We need someone who sounds like a carnival barker, but who is really a chess player. I don’t know who that is, mind you. I know that Bill Clinton was that guy: a car salesman but also a strategist. Obama was that guy: he had the cadence of a preacher but the mind of a Star Trek captain. I think someone like Kamala Harris has that. Cory Booker, too, maybe. And here I’m not even getting into their politics or their platforms, only who they are and if they have that right sausage mix of charisma-and-cleverness. I don’t know. I don’t know a damn thing**, honestly, except that I’m ready to find a cave to live in until either the world blows up or voters come to their senses. I do know that all of us, of each party, is looking for the heart-and-soul of who we are and where we want to be, and until we find it, until we find both unity inside our groups and unity between the groups, this train is gonna continue toward the cliff. And if we’re not careful, we’ll all be drinking biomedical waste as we’re getting mauled by werewolves.

Good luck to us all.

Fight on. Find our heart, find our soul.

Resist.

* okay, Ossoff also didn’t win because of gerrymandering and dirty tricks, which is to say, more con-artist chicanery, and we need to address that shit post-haste, lest it keep on happening — and maybe this speaks to the ace that the GOP have up their sleeve — they can continue to play dirty and we expect it and worse, we allow it.

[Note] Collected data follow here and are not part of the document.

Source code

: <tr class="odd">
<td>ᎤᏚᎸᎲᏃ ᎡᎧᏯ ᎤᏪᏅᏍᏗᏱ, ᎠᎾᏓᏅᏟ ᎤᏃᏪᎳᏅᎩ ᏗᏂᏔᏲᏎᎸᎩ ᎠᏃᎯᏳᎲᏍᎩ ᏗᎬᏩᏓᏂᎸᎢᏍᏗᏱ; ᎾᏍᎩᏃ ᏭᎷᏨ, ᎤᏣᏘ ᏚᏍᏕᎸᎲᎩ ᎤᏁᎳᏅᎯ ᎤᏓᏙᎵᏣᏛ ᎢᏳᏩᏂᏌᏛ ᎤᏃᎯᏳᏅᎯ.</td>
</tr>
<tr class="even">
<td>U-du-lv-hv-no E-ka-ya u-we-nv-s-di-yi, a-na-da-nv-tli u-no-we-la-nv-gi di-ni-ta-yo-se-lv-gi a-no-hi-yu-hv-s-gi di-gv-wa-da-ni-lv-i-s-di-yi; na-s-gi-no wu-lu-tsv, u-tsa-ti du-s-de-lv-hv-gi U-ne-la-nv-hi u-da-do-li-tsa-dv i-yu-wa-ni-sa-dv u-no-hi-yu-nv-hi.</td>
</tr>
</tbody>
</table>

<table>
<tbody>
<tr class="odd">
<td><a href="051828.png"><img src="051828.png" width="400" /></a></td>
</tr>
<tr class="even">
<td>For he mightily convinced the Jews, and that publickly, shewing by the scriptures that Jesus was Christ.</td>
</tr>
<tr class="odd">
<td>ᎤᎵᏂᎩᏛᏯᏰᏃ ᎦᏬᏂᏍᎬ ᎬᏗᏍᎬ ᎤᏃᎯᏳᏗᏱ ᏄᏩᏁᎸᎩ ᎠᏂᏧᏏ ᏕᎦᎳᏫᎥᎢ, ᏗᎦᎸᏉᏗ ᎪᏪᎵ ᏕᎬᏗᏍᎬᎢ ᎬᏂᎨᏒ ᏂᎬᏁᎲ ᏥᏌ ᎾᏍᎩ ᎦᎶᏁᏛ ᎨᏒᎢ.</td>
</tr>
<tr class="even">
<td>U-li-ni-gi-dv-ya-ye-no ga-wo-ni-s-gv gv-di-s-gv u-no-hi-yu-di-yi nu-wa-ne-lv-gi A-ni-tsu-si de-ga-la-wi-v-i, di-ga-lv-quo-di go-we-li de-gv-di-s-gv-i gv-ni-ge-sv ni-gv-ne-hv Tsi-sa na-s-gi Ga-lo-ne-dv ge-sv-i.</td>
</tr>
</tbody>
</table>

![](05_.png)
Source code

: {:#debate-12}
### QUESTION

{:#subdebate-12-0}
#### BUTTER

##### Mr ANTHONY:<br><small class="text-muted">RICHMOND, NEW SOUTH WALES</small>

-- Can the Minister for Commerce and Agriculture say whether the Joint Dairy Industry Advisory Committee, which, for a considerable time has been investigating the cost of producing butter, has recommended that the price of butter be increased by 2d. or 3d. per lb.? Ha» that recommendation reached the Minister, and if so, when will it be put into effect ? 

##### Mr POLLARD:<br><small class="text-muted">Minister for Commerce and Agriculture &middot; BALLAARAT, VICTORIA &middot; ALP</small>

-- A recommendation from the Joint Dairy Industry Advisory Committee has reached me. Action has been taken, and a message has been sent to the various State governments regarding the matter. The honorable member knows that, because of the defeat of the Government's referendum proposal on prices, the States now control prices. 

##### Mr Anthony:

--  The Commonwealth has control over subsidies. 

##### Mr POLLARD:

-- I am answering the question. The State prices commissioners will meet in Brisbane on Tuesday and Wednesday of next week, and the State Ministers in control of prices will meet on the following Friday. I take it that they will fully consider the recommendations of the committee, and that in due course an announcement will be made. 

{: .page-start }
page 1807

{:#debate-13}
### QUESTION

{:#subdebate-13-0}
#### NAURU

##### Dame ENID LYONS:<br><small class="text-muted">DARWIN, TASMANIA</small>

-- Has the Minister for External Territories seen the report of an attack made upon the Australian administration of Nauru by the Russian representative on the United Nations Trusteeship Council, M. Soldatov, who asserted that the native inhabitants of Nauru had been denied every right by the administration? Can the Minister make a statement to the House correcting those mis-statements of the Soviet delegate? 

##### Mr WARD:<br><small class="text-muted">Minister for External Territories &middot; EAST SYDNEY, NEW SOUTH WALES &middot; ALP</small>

** I know nothing, Jon Snow, except the fact that if you were only able to change one thing ever about our political system, the biggest thing is not climate change, but rather, Getting Money Out Of Politics — the moment you stop money from literally purchasing the affections of our politicians and the system, the sooner we can start having uncorrupted efforts to make things better for all and not just better for the selfish motherfuckers holding the biggest checkbooks.